• **Task directions**
Reproduce the lines below word for word, leaving out the pictures.

• **Excerpted records**
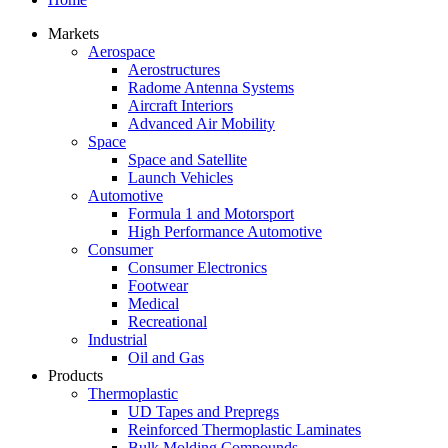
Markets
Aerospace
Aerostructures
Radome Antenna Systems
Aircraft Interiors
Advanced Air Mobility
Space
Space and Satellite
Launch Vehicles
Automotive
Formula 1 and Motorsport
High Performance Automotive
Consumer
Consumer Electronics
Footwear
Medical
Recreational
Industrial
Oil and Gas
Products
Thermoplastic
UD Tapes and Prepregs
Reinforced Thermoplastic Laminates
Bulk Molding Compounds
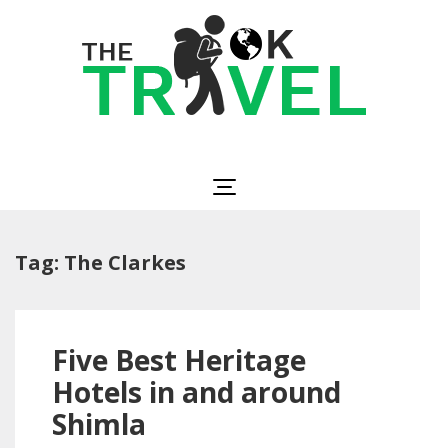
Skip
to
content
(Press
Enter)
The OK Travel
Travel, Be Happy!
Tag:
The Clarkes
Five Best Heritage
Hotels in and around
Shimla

• **Response for this exercise**
Markets
Aerospace
Aerostructures
Radome Antenna Systems
Aircraft Interiors
Advanced Air Mobility
Space
Space and Satellite
Launch Vehicles
Automotive
Formula 1 and Motorsport
High Performance Automotive
Consumer
Consumer Electronics
Footwear
Medical
Recreational
Industrial
Oil and Gas
Products
Thermoplastic
UD Tapes and Prepregs
Reinforced Thermoplastic Laminates
Bulk Molding Compounds
Skip
to
content
(Press
Enter)
The OK Travel
Travel, Be Happy!
Tag:
The Clarkes
Five Best Heritage
Hotels in and around
Shimla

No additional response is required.